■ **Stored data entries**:
.....
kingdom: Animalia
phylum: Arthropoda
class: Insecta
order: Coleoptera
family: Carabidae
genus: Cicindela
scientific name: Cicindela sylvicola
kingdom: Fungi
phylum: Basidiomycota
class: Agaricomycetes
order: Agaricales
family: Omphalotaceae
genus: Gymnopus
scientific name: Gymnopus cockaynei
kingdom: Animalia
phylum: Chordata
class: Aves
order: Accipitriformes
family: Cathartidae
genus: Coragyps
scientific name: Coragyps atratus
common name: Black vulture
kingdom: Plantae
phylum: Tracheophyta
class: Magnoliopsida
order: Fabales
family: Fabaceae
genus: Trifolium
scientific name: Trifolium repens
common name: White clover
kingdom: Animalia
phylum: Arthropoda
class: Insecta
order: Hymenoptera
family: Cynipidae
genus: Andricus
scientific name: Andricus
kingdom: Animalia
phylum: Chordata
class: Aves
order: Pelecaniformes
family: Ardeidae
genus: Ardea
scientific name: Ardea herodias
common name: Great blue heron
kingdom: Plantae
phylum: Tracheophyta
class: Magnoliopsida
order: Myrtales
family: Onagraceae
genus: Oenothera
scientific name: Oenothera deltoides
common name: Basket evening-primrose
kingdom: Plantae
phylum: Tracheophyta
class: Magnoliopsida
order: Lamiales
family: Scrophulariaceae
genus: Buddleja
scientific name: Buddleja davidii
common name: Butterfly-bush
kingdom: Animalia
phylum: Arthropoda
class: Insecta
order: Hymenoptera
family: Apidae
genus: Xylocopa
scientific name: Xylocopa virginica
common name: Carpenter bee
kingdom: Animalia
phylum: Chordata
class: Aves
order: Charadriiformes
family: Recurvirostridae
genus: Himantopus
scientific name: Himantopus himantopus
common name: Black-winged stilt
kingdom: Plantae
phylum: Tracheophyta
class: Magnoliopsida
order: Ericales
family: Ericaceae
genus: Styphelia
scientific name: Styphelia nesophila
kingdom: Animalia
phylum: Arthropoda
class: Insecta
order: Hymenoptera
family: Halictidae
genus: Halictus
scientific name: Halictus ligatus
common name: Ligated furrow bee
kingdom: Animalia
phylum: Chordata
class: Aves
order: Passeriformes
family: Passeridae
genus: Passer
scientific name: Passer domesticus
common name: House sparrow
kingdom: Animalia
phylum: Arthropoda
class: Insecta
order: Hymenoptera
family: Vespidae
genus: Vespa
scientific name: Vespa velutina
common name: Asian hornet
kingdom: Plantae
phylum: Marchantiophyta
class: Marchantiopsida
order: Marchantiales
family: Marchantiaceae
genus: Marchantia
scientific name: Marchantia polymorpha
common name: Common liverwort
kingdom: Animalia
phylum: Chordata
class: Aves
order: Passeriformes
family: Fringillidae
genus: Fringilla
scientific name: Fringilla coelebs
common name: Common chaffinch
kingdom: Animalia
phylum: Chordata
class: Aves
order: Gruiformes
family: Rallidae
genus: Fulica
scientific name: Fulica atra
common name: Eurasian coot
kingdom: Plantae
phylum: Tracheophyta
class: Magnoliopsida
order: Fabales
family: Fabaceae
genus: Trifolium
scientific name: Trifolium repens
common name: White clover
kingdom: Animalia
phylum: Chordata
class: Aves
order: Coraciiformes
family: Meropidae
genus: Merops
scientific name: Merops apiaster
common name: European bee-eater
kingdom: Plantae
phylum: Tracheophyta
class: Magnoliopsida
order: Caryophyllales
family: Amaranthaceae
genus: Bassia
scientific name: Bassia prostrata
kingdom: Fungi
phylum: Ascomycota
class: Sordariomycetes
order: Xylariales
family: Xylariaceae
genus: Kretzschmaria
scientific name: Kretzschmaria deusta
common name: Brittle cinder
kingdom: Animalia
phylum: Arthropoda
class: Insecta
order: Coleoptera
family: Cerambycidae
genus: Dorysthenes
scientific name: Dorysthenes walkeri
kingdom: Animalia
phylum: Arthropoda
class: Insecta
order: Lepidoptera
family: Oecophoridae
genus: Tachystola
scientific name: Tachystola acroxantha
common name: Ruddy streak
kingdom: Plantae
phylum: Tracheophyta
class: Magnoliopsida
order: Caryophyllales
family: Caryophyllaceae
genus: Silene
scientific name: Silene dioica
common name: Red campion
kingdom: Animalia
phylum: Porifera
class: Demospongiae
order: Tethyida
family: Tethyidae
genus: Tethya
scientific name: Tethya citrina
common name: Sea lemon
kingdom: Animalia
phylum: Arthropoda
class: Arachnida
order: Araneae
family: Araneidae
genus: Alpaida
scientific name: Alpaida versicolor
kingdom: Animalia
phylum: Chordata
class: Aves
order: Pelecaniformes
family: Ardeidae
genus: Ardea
.....
■ **Exercise goal**: Rewrite every line of the listing above as a numbered list and omit any blank lines.

■ **Completed task**:
1. kingdom: Animalia
2. phylum: Arthropoda
3. class: Insecta
4. order: Coleoptera
5. family: Carabidae
6. genus: Cicindela
7. scientific name: Cicindela sylvicola
8. kingdom: Fungi
9. phylum: Basidiomycota
10. class: Agaricomycetes
11. order: Agaricales
12. family: Omphalotaceae
13. genus: Gymnopus
14. scientific name: Gymnopus cockaynei
15. kingdom: Animalia
16. phylum: Chordata
17. class: Aves
18. order: Accipitriformes
19. family: Cathartidae
20. genus: Coragyps
21. scientific name: Coragyps atratus
22. common name: Black vulture
23. kingdom: Plantae
24. phylum: Tracheophyta
25. class: Magnoliopsida
26. order: Fabales
27. family: Fabaceae
28. genus: Trifolium
29. scientific name: Trifolium repens
30. common name: White clover
31. kingdom: Animalia
32. phylum: Arthropoda
33. class: Insecta
34. order: Hymenoptera
35. family: Cynipidae
36. genus: Andricus
37. scientific name: Andricus
38. kingdom: Animalia
39. phylum: Chordata
40. class: Aves
41. order: Pelecaniformes
42. family: Ardeidae
43. genus: Ardea
44. scientific name: Ardea herodias
45. common name: Great blue heron
46. kingdom: Plantae
47. phylum: Tracheophyta
48. class: Magnoliopsida
49. order: Myrtales
50. family: Onagraceae
51. genus: Oenothera
52. scientific name: Oenothera deltoides
53. common name: Basket evening-primrose
54. kingdom: Plantae
55. phylum: Tracheophyta
56. class: Magnoliopsida
57. order: Lamiales
58. family: Scrophulariaceae
59. genus: Buddleja
60. scientific name: Buddleja davidii
61. common name: Butterfly-bush
62. kingdom: Animalia
63. phylum: Arthropoda
64. class: Insecta
65. order: Hymenoptera
66. family: Apidae
67. genus: Xylocopa
68. scientific name: Xylocopa virginica
69. common name: Carpenter bee
70. kingdom: Animalia
71. phylum: Chordata
72. class: Aves
73. order: Charadriiformes
74. family: Recurvirostridae
75. genus: Himantopus
76. scientific name: Himantopus himantopus
77. common name: Black-winged stilt
78. kingdom: Plantae
79. phylum: Tracheophyta
80. class: Magnoliopsida
81. order: Ericales
82. family: Ericaceae
83. genus: Styphelia
84. scientific name: Styphelia nesophila
85. kingdom: Animalia
86. phylum: Arthropoda
87. class: Insecta
88. order: Hymenoptera
89. family: Halictidae
90. genus: Halictus
91. scientific name: Halictus ligatus
92. common name: Ligated furrow bee
93. kingdom: Animalia
94. phylum: Chordata
95. class: Aves
96. order: Passeriformes
97. family: Passeridae
98. genus: Passer
99. scientific name: Passer domesticus
100. common name: House sparrow
101. kingdom: Animalia
102. phylum: Arthropoda
103. class: Insecta
104. order: Hymenoptera
105. family: Vespidae
106. genus: Vespa
107. scientific name: Vespa velutina
108. common name: Asian hornet
109. kingdom: Plantae
110. phylum: Marchantiophyta
111. class: Marchantiopsida
112. order: Marchantiales
113. family: Marchantiaceae
114. genus: Marchantia
115. scientific name: Marchantia polymorpha
116. common name: Common liverwort
117. kingdom: Animalia
118. phylum: Chordata
119. class: Aves
120. order: Passeriformes
121. family: Fringillidae
122. genus: Fringilla
123. scientific name: Fringilla coelebs
124. common name: Common chaffinch
125. kingdom: Animalia
126. phylum: Chordata
127. class: Aves
128. order: Gruiformes
129. family: Rallidae
130. genus: Fulica
131. scientific name: Fulica atra
132. common name: Eurasian coot
133. kingdom: Plantae
134. phylum: Tracheophyta
135. class: Magnoliopsida
136. order: Fabales
137. family: Fabaceae
138. genus: Trifolium
139. scientific name: Trifolium repens
140. common name: White clover
141. kingdom: Animalia
142. phylum: Chordata
143. class: Aves
144. order: Coraciiformes
145. family: Meropidae
146. genus: Merops
147. scientific name: Merops apiaster
148. common name: European bee-eater
149. kingdom: Plantae
150. phylum: Tracheophyta
151. class: Magnoliopsida
152. order: Caryophyllales
153. family: Amaranthaceae
154. genus: Bassia
155. scientific name: Bassia prostrata
156. kingdom: Fungi
157. phylum: Ascomycota
158. class: Sordariomycetes
159. order: Xylariales
160. family: Xylariaceae
161. genus: Kretzschmaria
162. scientific name: Kretzschmaria deusta
163. common name: Brittle cinder
164. kingdom: Animalia
165. phylum: Arthropoda
166. class: Insecta
167. order: Coleoptera
168. family: Cerambycidae
169. genus: Dorysthenes
170. scientific name: Dorysthenes walkeri
171. kingdom: Animalia
172. phylum: Arthropoda
173. class: Insecta
174. order: Lepidoptera
175. family: Oecophoridae
176. genus: Tachystola
177. scientific name: Tachystola acroxantha
178. common name: Ruddy streak
179. kingdom: Plantae
180. phylum: Tracheophyta
181. class: Magnoliopsida
182. order: Caryophyllales
183. family: Caryophyllaceae
184. genus: Silene
185. scientific name: Silene dioica
186. common name: Red campion
187. kingdom: Animalia
188. phylum: Porifera
189. class: Demospongiae
190. order: Tethyida
191. family: Tethyidae
192. genus: Tethya
193. scientific name: Tethya citrina
194. common name: Sea lemon
195. kingdom: Animalia
196. phylum: Arthropoda
197. class: Arachnida
198. order: Araneae
199. family: Araneidae
200. genus: Alpaida
201. scientific name: Alpaida versicolor
202. kingdom: Animalia
203. phylum: Chordata
204. class: Aves
205. order: Pelecaniformes
206. family: Ardeidae
207. genus: Ardea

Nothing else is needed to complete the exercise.